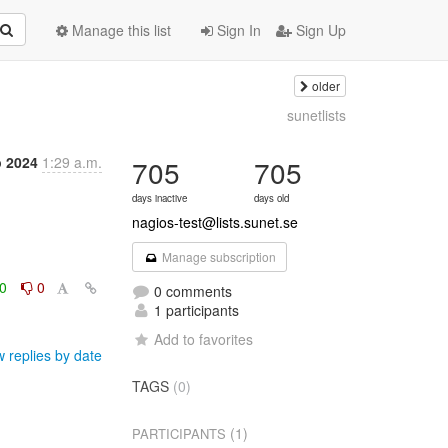
Manage this list
Sign In
Sign Up
older
sunetlists
p 2024
1:29 a.m.
705
705
days inactive
days old
nagios-test@lists.sunet.se
Manage subscription
0
0
0 comments
1 participants
Add to favorites
 replies by date
TAGS
(0)
(1)
PARTICIPANTS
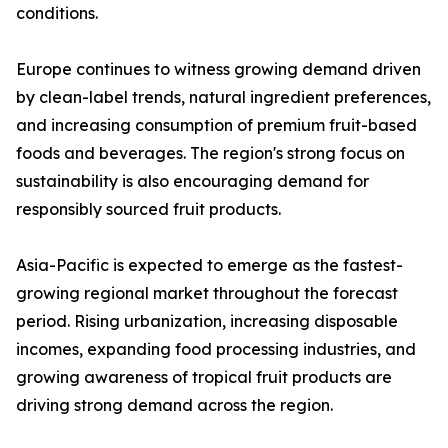
conditions.
Europe continues to witness growing demand driven
by clean-label trends, natural ingredient preferences,
and increasing consumption of premium fruit-based
foods and beverages. The region's strong focus on
sustainability is also encouraging demand for
responsibly sourced fruit products.
Asia-Pacific is expected to emerge as the fastest-
growing regional market throughout the forecast
period. Rising urbanization, increasing disposable
incomes, expanding food processing industries, and
growing awareness of tropical fruit products are
driving strong demand across the region.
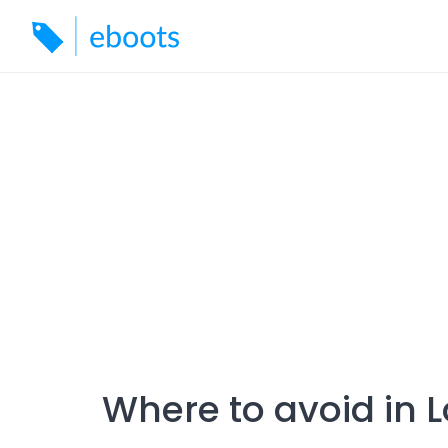
Skip
to
content
Where to avoid in 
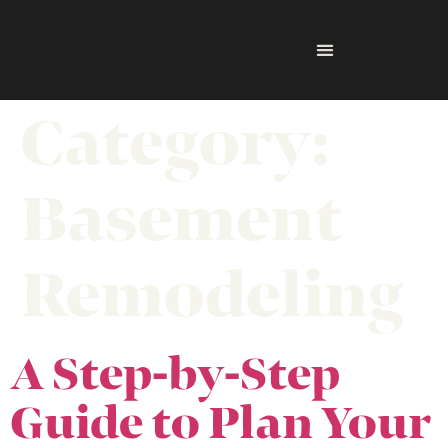
Category:
Basement
Remodeling
A Step-by-Step
Guide to Plan Your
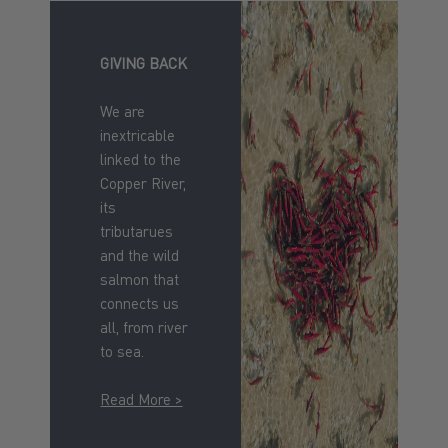
GIVING BACK
We are
inextricable
linked to the
Copper River,
its
tributarues
and the wild
salmon that
connects us
all, from river
to sea.
Read More >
──────
§ **PROBLEM STATEMENT**: Go through the listing above and write it all out exactly, leaving out any picture.

§ **ANSWER FOR THIS EXERCISE**:
Manage this list
Sign In
Sign Up
older
sunetlists
p 2024
1:29 a.m.
705
705
days inactive
days old
nagios-test@lists.sunet.se
Manage subscription
0
0
0 comments
1 participants
Add to favorites
 replies by date
TAGS
(0)
(1)
PARTICIPANTS
conditions.
Europe continues to witness growing demand driven
by clean-label trends, natural ingredient preferences,
and increasing consumption of premium fruit-based
foods and beverages. The region's strong focus on
sustainability is also encouraging demand for
responsibly sourced fruit products.
Asia-Pacific is expected to emerge as the fastest-
growing regional market throughout the forecast
period. Rising urbanization, increasing disposable
incomes, expanding food processing industries, and
growing awareness of tropical fruit products are
driving strong demand across the region.
Skip
to
content
Where to avoid in 
Category:
Basement
Remodeling
A Step-by-Step
Guide to Plan Your
GIVING BACK
We are
inextricable
linked to the
Copper River,
its
tributarues
and the wild
salmon that
connects us
all, from river
to sea.
Read More >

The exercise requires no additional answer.